The success of information technology until now has been built on our ability to comprehensively record transactions, events, or changes of state. We have made great use of this transactional data, optimizing inventory, streamlining processes, automating activity. Now, however, we can track and record the behavior that leads up to, or follows from, these transactions. People use computers, phones, the internet to do more and more. Each click and call is recorded and makes up a web of behavioral patterns. Computers are used for designing, making, selling, buying, trading – each step along the way is recorded and makes up a web of behavioral patterns. Markets are now computerized and each bid, each offer, each trade is recorded. Each item of news about a market, a company, a financial asset is also recorded and cross-correlated to the market activity. Systems are observed in finer detail, and instrumented in real time, not just when a transaction occurs or a state changes. By analyzing all this behavior we hope to be able to diagnose, to predict, to intervene; we hope to sell more, or price better, to make more efficiently, to diagnose disease and design treatments. We want this behavioral data because it promises to unlock value commensurate with its volume, velocity and variety, and this behavioral data, is, um, big.

This data is so big, in fact, that it is causing problems in the technology world. That’s why it has this name: big data. You might not have heard this term until now, but now you have read it here, expect to read or hear about it three more times in the next few days. What exactly is big data? All the definitions seem based on a notion that the problems of size make it noteworthy. Wikipedia offers “In information technology, big data is a loosely-defined term used to describe data sets so large and complex that they become awkward to work with using on-hand database management tools.”

This doesn’t tell us why we have so much data or really why we should care. That is why I started this series on Big Data with this observation: we used to track transactions, and now we are tracking behavior.

Make no mistake, Big Data is about behavior – of people, systems, markets and machines.

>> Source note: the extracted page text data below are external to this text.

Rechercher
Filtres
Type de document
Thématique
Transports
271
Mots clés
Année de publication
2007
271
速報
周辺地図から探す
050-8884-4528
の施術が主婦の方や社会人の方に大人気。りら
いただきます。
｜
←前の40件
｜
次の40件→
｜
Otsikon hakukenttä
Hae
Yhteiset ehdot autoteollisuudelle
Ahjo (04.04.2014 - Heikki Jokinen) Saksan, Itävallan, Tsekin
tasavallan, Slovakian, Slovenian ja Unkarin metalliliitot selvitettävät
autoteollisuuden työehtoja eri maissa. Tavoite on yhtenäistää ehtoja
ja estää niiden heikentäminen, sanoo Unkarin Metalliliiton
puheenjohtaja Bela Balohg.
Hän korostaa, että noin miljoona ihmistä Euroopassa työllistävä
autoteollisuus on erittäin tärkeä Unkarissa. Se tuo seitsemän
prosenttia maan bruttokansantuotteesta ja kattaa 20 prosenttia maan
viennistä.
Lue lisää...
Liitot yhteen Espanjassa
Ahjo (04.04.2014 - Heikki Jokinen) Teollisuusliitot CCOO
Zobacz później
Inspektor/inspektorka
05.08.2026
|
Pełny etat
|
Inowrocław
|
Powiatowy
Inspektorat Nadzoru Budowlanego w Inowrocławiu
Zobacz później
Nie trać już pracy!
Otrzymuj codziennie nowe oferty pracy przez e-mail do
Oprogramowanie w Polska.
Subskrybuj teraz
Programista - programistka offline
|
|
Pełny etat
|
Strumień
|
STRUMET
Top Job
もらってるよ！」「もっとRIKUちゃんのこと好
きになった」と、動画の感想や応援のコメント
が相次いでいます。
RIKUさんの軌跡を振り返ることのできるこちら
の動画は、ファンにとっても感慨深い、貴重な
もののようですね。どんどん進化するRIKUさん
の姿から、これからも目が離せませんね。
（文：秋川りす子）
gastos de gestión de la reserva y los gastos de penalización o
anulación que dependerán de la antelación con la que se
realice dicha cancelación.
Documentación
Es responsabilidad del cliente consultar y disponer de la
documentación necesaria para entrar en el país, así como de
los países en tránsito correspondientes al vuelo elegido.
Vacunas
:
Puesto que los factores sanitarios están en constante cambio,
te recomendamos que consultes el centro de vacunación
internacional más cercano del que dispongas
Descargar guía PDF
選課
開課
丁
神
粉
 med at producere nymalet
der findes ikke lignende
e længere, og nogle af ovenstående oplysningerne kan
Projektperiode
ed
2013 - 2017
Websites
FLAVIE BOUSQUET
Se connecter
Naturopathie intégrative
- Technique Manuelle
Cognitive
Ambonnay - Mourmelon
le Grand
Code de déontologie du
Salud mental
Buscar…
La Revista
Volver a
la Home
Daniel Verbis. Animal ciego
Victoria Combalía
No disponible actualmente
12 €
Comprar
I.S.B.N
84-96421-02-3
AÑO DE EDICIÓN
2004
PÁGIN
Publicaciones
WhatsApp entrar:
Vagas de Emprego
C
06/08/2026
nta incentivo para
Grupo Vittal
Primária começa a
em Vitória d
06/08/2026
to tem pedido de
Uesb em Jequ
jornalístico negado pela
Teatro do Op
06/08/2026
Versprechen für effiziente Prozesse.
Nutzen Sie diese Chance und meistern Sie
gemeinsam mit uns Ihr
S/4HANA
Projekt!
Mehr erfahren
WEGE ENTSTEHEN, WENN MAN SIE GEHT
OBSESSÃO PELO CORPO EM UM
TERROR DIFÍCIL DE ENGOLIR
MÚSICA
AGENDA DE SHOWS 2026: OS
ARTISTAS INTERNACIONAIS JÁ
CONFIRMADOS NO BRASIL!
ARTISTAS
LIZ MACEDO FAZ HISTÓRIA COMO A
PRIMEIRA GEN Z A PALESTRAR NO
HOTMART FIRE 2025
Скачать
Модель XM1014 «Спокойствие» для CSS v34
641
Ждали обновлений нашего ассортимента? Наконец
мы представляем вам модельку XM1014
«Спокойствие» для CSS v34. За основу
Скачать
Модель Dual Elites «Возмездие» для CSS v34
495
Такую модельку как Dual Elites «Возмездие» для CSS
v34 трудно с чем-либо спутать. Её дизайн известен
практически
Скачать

At some stage, technology companies will solve the problems that make this data hard to ingest, handle, process, analyze, understand. It will no longer be big data, because it won’t be too big to manage.

However, without any doubt, behavioral data is here to stay!


Doug Laney said...

Great post. Cool to see the industry finally adopting the "3V"s of big data over 11 years after Gartner first published them. For future reference, and a copy of the original article I wrote in 2001, see: http://blogs.gartner.com/doug-laney/deja-vvvue-others-claiming-gartners-volume-velocity-variety-construct-for-big-data/. --Doug Laney, VP Research, Gartner, @doug_laney

stefano said...

Nice post, Richard. I agree with you: one distinguishing characteristic of Big Data in common usage is that it describes a broader swath of 'behavioral' data than ever before, which directly relates to both the size of the datasets and the implications of analytics.

You also mention 'intervention' in real-time. IMO THIS is the big challenge of Big Data: it's being used to discover correlations and predictive patterns on GROUPS of individuals better than ever before, but it can be used at the same time to predict INDIVIDUAL behavior and intervene in real time.

Sandy Pentland of MIT says, "Your phone company knows when you are about to buy a Starbucks before you do!" And he means YOU, not someone like you.